There is also a SINGCVMFS_CACHEIMAGE variable which can be set to an
ext3 filesystem image for the cache. If set, it must point to a
file with such a filesystem including a directory that is writable by
the user or a `shared` directory within it that is writable by the user.
The directory within the filesystem can be changed by setting
SINGCVMFS_CACHEDIR but defaults to the root directory, `/`.
If running as an unprivileged user, this can directory can be created
using the `mkfs.ext3 -d` option. Unfortunately the version of
`mkfs.ext3` on RHEL7 is too old, but it can be compiled from
[source](https://github.com/tytso/e2fsprogs/blob/master/INSTALL).

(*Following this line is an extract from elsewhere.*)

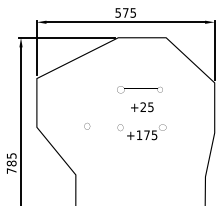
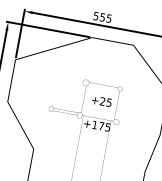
text: (125, 12) -> (102, 16), 575 -> 555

Then to make the image file these commands should work:

```
$ truncate -s 6G scratch.img
$ mkdir -p tmp/shared
$ mkfs.ext3 -F -O ^has_journal -d tmp scratch.img
```

By default the cvmfs logs are written to a top-level `log` directory, alongside
the top-level `dist` directory. The variable `SINGCVMFS_LOGDIR` can be used to
write them to a different directory, which will be created if it doesn't exist.